### Problem requirements
Could you output, word for word, the lines of the material below, starting with the line that contains "What percentage is" and continuing through the end of the material, leaving the pictures out?

### Rendered chart images
● ● ●
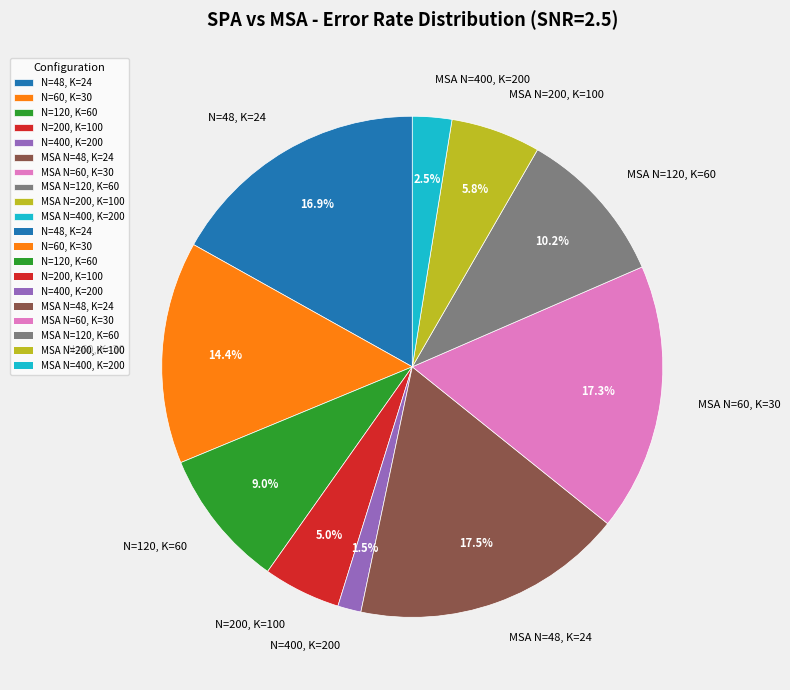

True or false: N=48, K=24 accounts for 9% of the total.

False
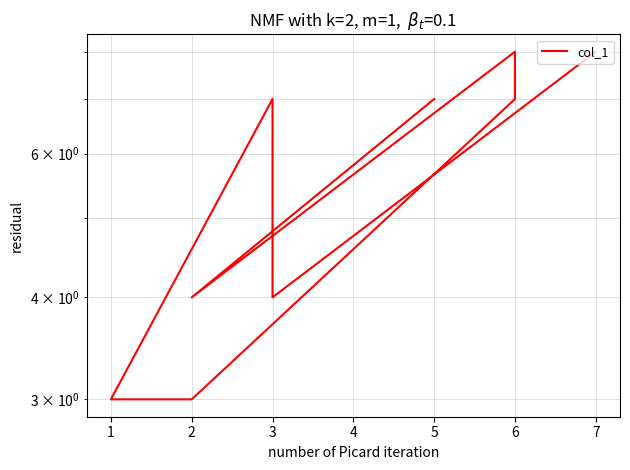

Is this an area chart (filled region under the line)?

No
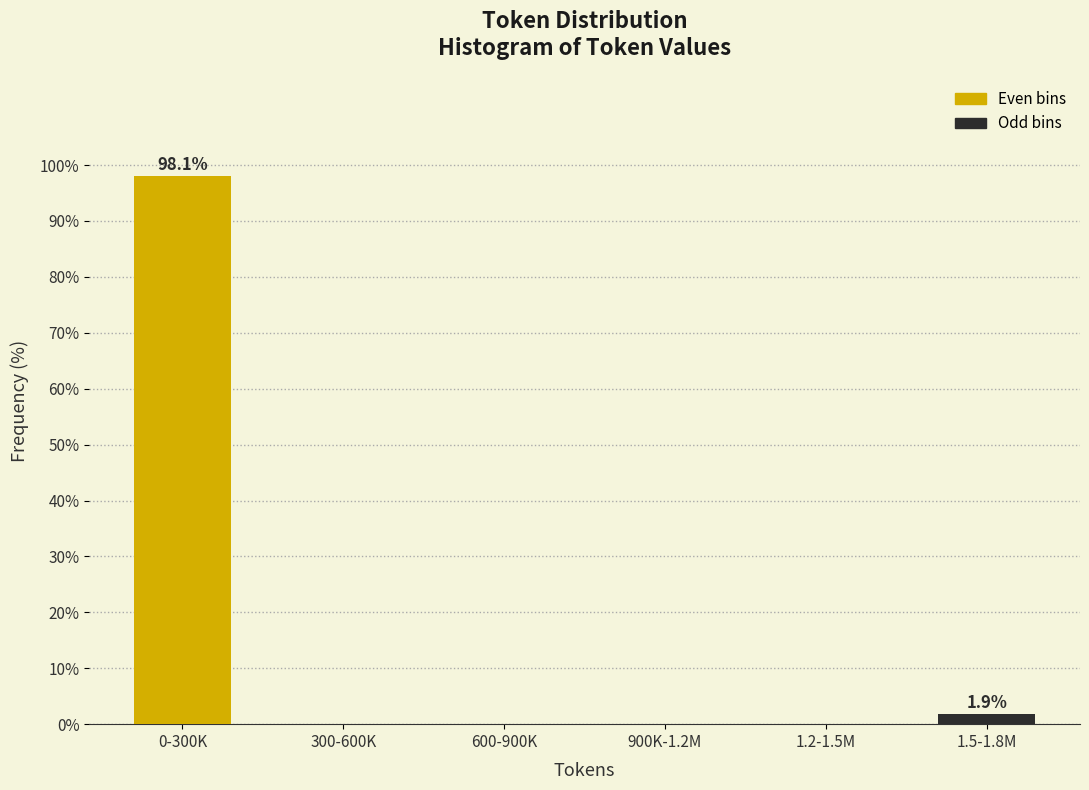

Reading left to right, transcribe all the data shown in this chart.

0-300K=98.1	300-600K=0.0	600-900K=0.0	900K-1.2M=0.0	1.2-1.5M=0.0	1.5-1.8M=1.9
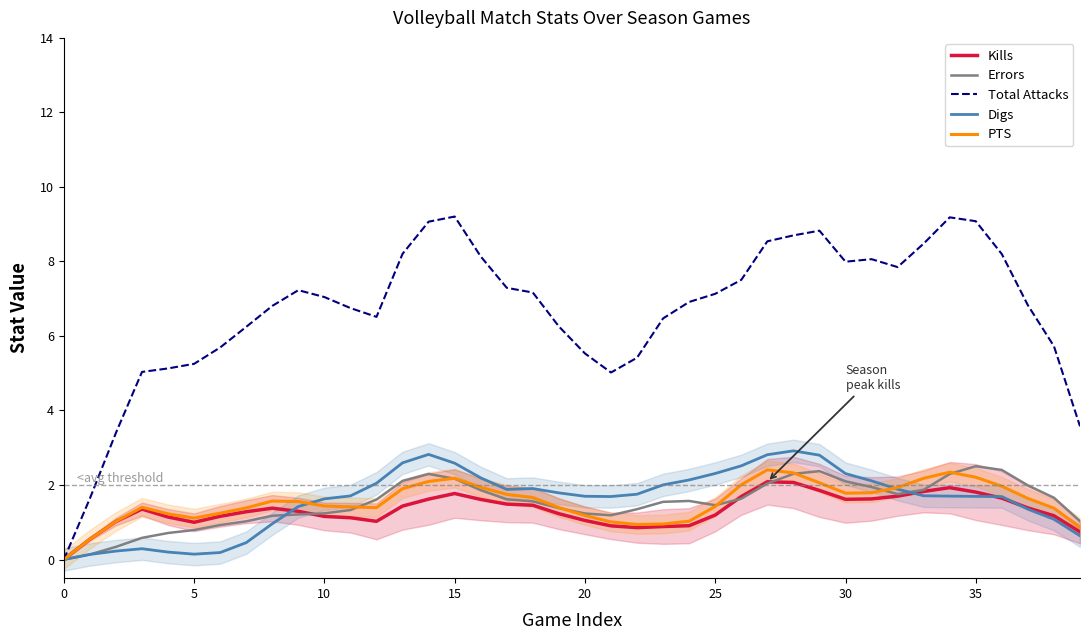

What is the value of the Digs point at the 7th from the left?

0.2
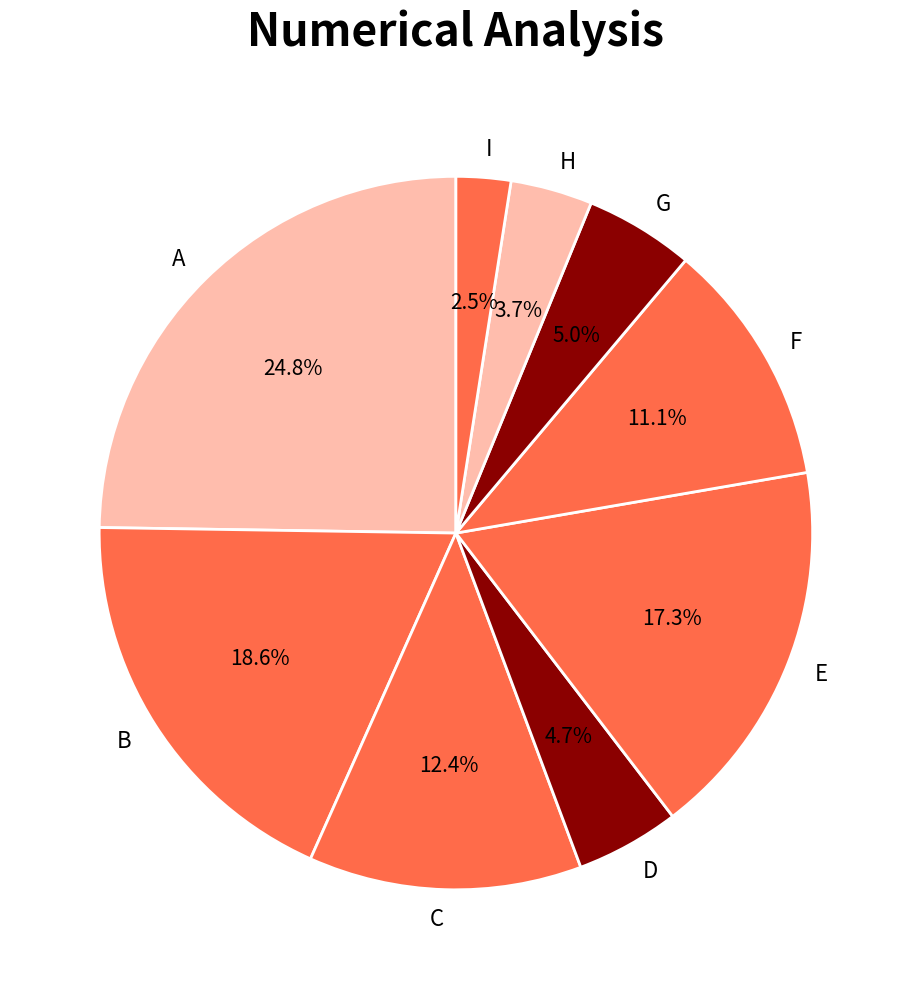

What percentage is the D slice, to the nearest percent?

5%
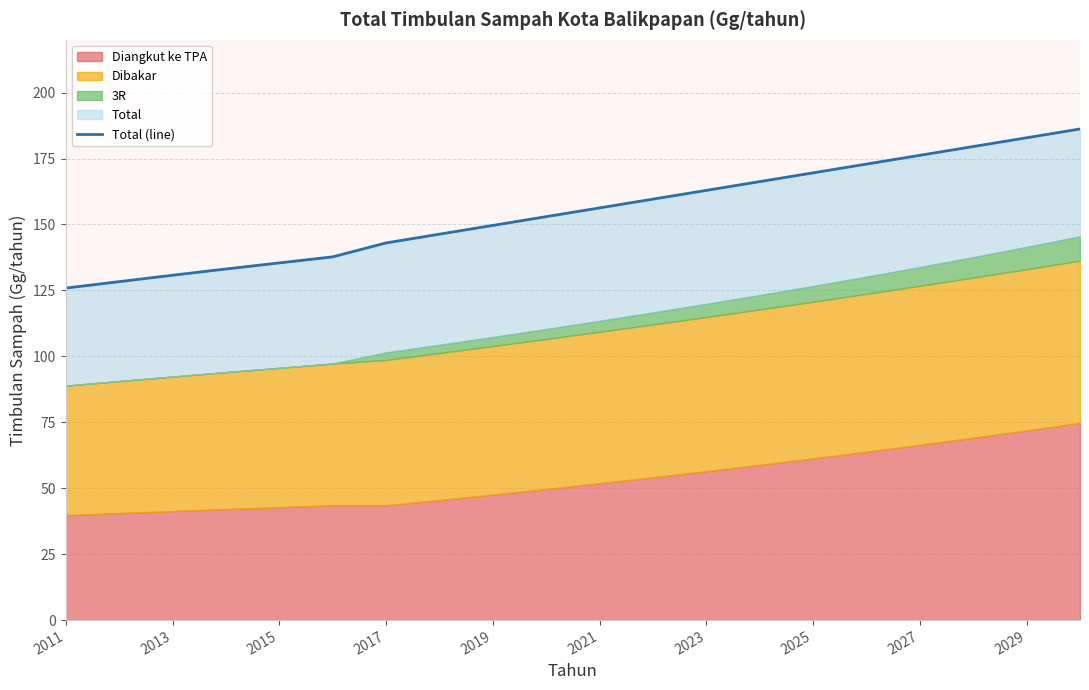

Reading left to right, transcribe all the data shown in this chart.

125.9	128.3	130.8	133.1	135.4	137.7	143.0	146.3	149.6	153.0	156.3	159.6	162.9	166.2	169.6	172.9	176.2	179.6	182.9	186.2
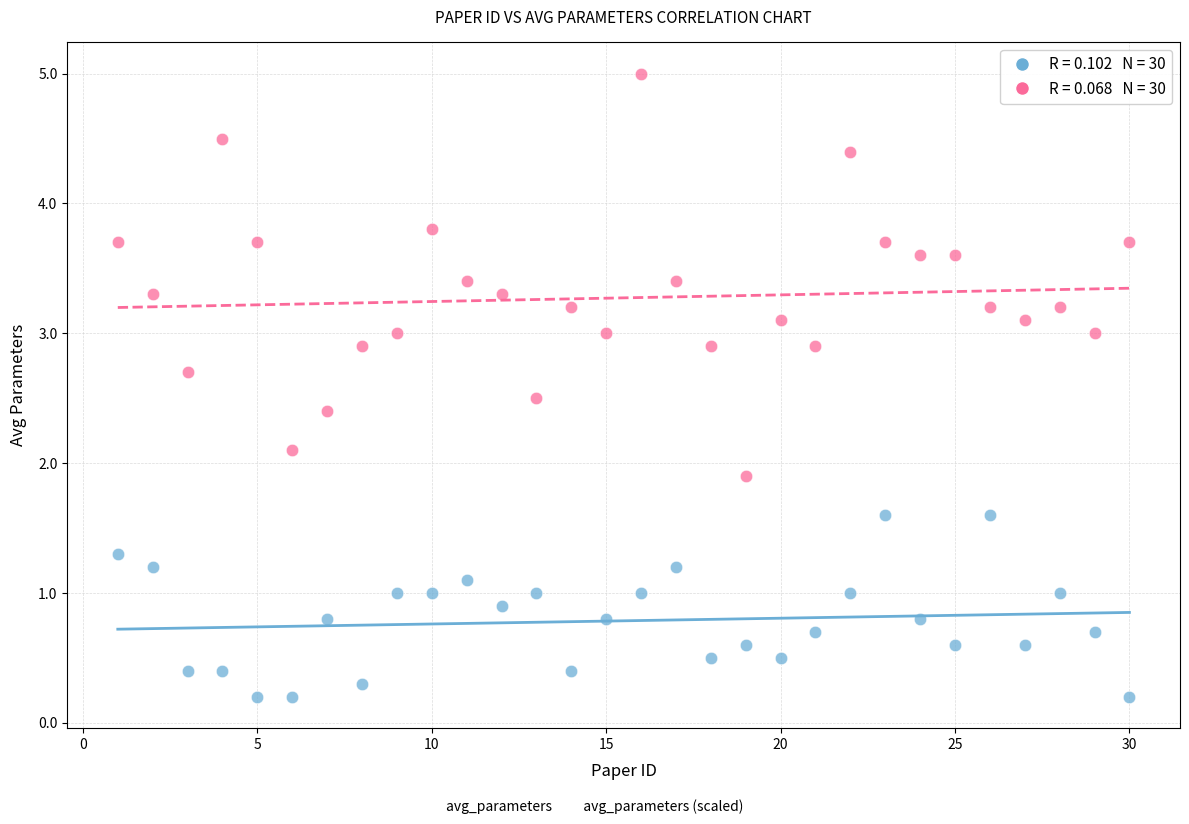

Across all data points, what is the range of Y values (max minus min)?

4.8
● ● ●
### Result below
What percentage is the D slice, to the nearest percent?

5%

Reading left to right, transcribe all the data shown in this chart.

125.9	128.3	130.8	133.1	135.4	137.7	143.0	146.3	149.6	153.0	156.3	159.6	162.9	166.2	169.6	172.9	176.2	179.6	182.9	186.2

Across all data points, what is the range of Y values (max minus min)?

4.8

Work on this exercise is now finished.